Structured pose outputs
/---
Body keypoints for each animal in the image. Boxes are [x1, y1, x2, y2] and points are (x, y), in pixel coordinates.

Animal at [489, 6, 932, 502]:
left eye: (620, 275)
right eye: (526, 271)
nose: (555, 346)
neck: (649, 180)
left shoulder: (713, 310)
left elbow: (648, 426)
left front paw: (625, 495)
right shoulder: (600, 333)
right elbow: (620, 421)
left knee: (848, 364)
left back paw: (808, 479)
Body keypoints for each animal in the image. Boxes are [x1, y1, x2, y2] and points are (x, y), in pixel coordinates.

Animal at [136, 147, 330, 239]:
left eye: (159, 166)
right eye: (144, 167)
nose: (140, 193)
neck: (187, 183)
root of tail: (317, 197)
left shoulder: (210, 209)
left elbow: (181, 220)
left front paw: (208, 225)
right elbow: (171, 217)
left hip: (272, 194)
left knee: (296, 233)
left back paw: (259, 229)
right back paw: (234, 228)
\---
/---
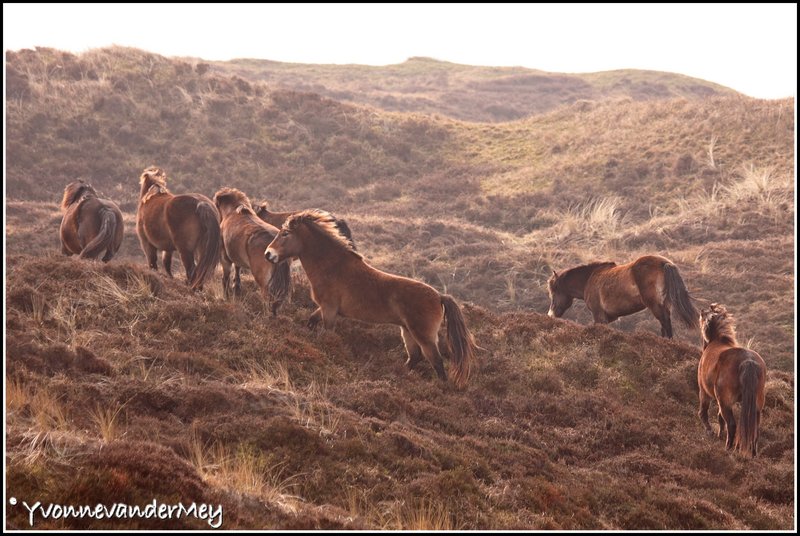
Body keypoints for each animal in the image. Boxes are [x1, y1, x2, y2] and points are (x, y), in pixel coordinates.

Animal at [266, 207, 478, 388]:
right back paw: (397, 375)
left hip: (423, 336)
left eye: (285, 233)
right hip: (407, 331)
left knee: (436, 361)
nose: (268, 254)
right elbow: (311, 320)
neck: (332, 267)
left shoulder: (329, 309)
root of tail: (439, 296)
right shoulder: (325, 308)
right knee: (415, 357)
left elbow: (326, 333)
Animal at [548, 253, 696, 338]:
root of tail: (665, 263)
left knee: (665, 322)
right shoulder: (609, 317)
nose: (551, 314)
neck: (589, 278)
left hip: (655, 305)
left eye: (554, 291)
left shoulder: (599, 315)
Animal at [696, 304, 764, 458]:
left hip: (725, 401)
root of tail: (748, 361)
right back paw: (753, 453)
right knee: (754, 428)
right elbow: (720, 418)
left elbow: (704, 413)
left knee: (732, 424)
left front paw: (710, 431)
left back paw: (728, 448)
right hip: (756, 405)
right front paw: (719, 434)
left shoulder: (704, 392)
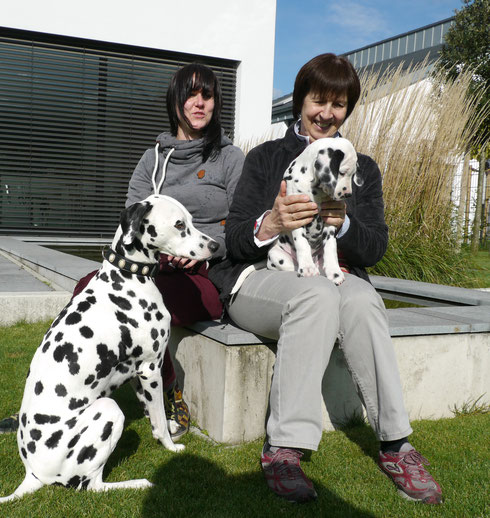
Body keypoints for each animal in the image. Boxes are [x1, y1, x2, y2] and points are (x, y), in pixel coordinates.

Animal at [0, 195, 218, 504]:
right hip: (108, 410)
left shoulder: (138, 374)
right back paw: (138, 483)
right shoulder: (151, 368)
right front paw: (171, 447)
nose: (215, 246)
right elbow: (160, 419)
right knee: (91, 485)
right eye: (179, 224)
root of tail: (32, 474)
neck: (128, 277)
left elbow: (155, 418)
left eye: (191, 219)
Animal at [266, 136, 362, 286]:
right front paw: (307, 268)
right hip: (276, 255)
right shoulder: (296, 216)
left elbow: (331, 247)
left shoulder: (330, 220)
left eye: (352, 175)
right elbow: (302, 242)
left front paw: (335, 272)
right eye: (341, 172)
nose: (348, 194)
\---
ASSIGNED TASK
The entries above hold a line with "right knee: (415, 357)" and a later line with "left shoulder: (599, 315)". Write out exactly those lines and all lines between, nothing more.

TASK RESPONSE
right knee: (415, 357)
left elbow: (326, 333)
Animal at [548, 253, 696, 338]:
root of tail: (665, 263)
left knee: (665, 322)
right shoulder: (609, 317)
nose: (551, 314)
neck: (589, 278)
left hip: (655, 305)
left eye: (554, 291)
left shoulder: (599, 315)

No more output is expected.